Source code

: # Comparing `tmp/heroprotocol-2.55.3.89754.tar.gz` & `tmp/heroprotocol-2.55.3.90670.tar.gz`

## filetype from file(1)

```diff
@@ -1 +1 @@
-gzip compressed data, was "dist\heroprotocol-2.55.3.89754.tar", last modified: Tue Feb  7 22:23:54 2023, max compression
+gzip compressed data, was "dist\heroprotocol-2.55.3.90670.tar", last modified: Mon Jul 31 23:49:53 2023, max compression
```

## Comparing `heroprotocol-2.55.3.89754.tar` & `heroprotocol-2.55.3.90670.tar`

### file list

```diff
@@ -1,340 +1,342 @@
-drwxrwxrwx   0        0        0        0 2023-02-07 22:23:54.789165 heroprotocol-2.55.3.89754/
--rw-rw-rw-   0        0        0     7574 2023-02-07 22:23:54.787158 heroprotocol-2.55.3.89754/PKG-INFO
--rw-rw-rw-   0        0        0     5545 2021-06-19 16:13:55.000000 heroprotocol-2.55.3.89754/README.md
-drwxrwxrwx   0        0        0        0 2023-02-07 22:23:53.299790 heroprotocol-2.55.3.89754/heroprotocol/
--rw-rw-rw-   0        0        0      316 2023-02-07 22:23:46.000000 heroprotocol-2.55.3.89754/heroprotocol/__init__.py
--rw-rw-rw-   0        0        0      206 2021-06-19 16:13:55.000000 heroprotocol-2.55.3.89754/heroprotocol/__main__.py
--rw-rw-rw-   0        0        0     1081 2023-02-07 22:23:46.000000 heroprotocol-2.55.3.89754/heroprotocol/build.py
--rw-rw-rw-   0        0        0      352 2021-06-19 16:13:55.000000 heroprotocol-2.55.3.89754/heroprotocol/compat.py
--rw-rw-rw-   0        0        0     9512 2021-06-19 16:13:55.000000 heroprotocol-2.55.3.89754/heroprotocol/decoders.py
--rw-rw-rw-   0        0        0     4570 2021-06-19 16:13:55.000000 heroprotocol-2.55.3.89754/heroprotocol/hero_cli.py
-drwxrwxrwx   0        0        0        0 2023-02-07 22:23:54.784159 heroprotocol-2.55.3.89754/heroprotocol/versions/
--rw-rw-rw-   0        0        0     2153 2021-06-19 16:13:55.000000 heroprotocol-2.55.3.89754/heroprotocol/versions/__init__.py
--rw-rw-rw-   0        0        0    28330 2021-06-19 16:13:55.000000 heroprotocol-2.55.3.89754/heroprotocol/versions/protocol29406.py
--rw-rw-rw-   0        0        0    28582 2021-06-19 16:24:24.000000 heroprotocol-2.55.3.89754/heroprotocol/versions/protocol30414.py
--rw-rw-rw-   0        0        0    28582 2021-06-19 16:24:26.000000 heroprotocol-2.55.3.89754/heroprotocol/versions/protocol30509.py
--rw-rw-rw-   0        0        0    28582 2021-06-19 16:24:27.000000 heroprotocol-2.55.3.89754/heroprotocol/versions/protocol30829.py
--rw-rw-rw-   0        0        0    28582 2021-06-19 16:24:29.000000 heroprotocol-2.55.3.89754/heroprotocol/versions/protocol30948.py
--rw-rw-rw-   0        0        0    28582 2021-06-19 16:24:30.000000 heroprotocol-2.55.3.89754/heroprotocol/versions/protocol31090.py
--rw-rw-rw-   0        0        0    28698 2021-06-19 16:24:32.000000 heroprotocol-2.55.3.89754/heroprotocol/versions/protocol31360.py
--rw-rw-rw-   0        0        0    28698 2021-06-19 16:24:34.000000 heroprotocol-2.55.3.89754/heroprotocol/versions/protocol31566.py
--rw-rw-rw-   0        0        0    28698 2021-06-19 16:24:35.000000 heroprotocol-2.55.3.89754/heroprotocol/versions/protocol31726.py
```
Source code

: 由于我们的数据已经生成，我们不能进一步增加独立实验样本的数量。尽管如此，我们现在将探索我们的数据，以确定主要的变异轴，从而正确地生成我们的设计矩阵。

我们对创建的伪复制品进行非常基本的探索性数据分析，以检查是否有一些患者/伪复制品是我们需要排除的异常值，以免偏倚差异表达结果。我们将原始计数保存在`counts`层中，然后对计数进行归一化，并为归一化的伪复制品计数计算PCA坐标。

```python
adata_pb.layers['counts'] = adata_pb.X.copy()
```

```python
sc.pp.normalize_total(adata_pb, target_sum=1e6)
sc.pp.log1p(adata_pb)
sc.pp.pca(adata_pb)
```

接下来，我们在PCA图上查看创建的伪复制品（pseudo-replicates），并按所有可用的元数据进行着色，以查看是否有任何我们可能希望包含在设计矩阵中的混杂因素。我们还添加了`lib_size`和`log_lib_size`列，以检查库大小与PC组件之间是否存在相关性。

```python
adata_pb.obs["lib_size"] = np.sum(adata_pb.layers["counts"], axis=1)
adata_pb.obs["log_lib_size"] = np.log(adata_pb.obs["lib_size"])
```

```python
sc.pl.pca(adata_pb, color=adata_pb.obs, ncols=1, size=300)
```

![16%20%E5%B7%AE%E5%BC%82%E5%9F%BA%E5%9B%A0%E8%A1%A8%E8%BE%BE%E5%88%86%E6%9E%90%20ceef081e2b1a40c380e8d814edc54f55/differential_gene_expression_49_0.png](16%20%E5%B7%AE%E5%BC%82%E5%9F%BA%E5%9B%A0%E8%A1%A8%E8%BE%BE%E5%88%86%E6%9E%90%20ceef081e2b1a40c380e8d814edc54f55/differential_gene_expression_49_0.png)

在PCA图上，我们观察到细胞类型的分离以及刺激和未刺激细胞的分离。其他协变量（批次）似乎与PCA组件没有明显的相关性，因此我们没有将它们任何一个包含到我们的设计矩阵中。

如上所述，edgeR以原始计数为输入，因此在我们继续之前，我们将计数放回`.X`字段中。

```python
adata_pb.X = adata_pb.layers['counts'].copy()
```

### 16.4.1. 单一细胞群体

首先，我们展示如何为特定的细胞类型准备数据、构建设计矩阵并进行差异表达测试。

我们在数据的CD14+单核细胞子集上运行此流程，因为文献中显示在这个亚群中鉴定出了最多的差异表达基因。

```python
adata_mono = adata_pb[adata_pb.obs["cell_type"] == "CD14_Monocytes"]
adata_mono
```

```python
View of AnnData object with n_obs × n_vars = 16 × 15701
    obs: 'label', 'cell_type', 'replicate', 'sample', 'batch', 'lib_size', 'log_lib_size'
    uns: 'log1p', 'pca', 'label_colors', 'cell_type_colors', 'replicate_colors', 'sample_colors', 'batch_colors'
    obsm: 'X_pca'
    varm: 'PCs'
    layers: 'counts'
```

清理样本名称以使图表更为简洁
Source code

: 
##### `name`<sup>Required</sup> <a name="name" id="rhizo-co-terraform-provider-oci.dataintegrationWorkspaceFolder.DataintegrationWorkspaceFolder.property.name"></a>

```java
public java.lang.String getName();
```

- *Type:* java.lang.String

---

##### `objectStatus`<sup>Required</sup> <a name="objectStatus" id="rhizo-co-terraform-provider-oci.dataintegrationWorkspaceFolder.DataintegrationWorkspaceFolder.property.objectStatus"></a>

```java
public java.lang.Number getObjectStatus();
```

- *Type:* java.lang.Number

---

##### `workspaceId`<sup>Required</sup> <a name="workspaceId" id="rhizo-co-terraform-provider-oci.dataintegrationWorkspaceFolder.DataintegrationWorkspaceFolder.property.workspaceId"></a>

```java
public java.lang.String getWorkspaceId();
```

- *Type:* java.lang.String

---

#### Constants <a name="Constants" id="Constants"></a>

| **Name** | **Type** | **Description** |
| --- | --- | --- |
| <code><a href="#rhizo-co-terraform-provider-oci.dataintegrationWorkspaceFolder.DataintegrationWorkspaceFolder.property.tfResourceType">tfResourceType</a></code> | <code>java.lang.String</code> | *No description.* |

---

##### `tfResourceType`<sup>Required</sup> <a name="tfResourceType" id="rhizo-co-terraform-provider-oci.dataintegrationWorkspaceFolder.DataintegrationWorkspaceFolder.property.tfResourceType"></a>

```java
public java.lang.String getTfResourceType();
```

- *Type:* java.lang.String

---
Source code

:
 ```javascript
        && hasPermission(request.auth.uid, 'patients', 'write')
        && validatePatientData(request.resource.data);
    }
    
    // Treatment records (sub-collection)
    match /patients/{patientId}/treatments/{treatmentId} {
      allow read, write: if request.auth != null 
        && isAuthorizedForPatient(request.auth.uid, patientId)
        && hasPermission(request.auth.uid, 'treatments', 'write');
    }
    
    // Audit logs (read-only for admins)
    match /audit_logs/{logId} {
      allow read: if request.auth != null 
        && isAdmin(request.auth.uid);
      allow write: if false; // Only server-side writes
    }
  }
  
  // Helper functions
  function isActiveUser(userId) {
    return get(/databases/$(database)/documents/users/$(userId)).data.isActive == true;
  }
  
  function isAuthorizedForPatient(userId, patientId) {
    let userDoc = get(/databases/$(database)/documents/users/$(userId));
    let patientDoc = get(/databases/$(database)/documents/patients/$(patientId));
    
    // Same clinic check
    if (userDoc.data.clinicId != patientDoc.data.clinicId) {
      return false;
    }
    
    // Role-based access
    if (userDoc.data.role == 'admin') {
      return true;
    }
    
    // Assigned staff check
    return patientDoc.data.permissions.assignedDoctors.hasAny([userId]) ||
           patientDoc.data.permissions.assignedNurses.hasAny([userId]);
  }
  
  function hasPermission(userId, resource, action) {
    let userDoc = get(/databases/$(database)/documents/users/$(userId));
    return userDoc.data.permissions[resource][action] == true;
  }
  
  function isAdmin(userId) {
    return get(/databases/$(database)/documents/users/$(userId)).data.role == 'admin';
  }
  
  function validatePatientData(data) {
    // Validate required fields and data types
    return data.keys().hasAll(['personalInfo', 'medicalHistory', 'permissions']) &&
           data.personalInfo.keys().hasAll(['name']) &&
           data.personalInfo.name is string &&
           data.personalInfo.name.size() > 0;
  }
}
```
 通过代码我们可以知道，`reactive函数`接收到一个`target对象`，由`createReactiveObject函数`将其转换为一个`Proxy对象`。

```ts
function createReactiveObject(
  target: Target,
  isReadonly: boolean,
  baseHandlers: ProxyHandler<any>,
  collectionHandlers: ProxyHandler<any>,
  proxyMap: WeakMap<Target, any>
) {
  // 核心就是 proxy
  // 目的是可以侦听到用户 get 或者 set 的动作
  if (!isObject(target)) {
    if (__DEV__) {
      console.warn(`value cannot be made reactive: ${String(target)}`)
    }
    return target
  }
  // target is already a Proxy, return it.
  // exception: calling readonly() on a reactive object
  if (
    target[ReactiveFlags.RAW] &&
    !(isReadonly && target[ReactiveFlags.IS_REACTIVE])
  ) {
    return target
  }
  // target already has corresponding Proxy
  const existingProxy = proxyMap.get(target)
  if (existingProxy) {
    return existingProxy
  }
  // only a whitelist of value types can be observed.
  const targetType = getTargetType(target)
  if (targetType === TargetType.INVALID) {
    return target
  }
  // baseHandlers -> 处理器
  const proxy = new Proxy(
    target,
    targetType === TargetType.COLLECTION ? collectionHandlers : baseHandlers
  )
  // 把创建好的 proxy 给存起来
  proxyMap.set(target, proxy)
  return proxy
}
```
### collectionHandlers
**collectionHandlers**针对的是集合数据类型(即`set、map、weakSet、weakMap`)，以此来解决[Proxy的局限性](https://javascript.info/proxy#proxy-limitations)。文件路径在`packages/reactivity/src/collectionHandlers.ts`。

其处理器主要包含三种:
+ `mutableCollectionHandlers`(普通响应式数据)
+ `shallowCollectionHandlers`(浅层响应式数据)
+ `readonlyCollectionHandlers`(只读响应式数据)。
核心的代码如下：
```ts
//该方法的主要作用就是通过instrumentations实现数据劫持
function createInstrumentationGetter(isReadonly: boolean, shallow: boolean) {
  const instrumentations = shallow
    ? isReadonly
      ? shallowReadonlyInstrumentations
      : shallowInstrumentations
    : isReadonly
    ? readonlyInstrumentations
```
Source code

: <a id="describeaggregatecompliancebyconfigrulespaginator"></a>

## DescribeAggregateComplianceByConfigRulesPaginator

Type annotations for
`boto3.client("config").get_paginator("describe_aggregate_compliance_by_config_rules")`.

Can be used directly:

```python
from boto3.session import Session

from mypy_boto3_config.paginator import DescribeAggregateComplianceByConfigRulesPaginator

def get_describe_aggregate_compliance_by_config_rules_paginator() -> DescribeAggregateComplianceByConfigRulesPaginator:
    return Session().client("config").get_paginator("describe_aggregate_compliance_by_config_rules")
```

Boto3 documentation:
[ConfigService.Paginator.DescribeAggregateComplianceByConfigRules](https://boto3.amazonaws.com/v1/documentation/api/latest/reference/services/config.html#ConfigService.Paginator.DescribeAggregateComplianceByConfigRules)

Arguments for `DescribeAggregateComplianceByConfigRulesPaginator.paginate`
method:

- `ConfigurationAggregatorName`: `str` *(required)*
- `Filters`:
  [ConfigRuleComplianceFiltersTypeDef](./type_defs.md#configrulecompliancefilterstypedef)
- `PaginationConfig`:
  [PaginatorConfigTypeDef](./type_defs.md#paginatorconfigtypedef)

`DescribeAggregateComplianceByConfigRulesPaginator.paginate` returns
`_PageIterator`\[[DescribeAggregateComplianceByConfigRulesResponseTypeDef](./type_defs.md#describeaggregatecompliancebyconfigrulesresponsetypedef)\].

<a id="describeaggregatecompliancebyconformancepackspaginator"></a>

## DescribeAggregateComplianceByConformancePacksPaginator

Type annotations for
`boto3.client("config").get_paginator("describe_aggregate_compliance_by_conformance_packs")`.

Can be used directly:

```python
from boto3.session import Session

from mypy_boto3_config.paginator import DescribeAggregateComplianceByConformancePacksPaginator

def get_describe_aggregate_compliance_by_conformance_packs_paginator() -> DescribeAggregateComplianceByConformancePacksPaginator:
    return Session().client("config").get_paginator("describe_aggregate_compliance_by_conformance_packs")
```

+---+

**Task directions**
Count every line in the entries above where the word "copy" appears; respond with the number alone.

**Answer to this exercise**
2